The Third Circuit previously granted relief to persons convicted of murder in Philadelphia after ruling that Philadelphia prosecutors had illegally excluded African Americans from juries.
However, in this Abu-Jamal case ruling, the court found no fault in evidence of exclusion of African Americans from the jury in his 1982 trial.
Curiously, the evidence of exclusion at Abu-Jamal’s trial is of equal or greater magnitude than proof of exclusion previously found acceptable for relief by the Third Circuit.
These previous rulings on jury discrimination formed the precedent on that issue for the Third Circuit.
That precedent stated it is wrong for prosecutors to discriminate against even one black potential juror. Additionally, that precedent stated defendants did not have to object to jury selection discrimination by prosecutors immediately when it occurred.
Yet, this ruling reversed precedent on those two points of legal procedure.

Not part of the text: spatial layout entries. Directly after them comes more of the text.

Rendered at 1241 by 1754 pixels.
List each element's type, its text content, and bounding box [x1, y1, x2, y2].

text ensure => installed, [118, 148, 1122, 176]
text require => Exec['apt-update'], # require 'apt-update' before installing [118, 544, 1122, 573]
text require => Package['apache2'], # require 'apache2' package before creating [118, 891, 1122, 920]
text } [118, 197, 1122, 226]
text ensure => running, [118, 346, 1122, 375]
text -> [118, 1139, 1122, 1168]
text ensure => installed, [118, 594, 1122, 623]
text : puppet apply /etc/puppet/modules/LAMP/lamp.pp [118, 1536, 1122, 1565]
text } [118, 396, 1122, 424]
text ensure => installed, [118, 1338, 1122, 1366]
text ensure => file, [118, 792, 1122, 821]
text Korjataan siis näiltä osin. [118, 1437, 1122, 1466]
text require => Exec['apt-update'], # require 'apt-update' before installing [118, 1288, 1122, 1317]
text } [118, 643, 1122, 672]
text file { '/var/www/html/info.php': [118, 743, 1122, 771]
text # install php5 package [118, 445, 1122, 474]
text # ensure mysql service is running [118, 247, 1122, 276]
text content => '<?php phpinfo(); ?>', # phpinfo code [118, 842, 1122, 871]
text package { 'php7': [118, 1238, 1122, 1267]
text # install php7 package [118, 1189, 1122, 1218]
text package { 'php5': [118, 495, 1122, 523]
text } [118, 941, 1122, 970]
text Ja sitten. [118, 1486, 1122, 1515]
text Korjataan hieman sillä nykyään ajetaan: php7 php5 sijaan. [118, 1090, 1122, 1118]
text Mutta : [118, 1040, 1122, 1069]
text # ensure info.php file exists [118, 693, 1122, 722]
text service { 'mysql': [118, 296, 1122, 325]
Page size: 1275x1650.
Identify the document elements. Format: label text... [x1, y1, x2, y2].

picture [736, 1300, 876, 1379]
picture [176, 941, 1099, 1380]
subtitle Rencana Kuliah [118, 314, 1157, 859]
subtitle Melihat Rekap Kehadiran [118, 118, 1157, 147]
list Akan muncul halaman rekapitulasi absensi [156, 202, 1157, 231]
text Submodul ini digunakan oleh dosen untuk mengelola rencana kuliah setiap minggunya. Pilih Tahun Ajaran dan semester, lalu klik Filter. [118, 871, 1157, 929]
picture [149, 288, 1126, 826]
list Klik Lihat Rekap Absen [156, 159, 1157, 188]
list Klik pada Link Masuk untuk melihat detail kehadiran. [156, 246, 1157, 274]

A week before this Abu-Jamal ruling, the US Supreme Court granted relief to a death row inmate in Louisiana because of a discriminatory jury selection process. That Supreme Court ruling was written by a Justice on that court who formerly served on the Third Circuit.
That Justice, Samuel Alito, had approved relief to Philadelphia murder defendants due to discriminatory jury selection practices by prosecutors. Alito, in a February 2005 Third Circuit ruling, stated prosecutors commit a violation by removing “any black juror because” of their race – a position similar to the position contained in that recent US Supreme Court ruling he authored.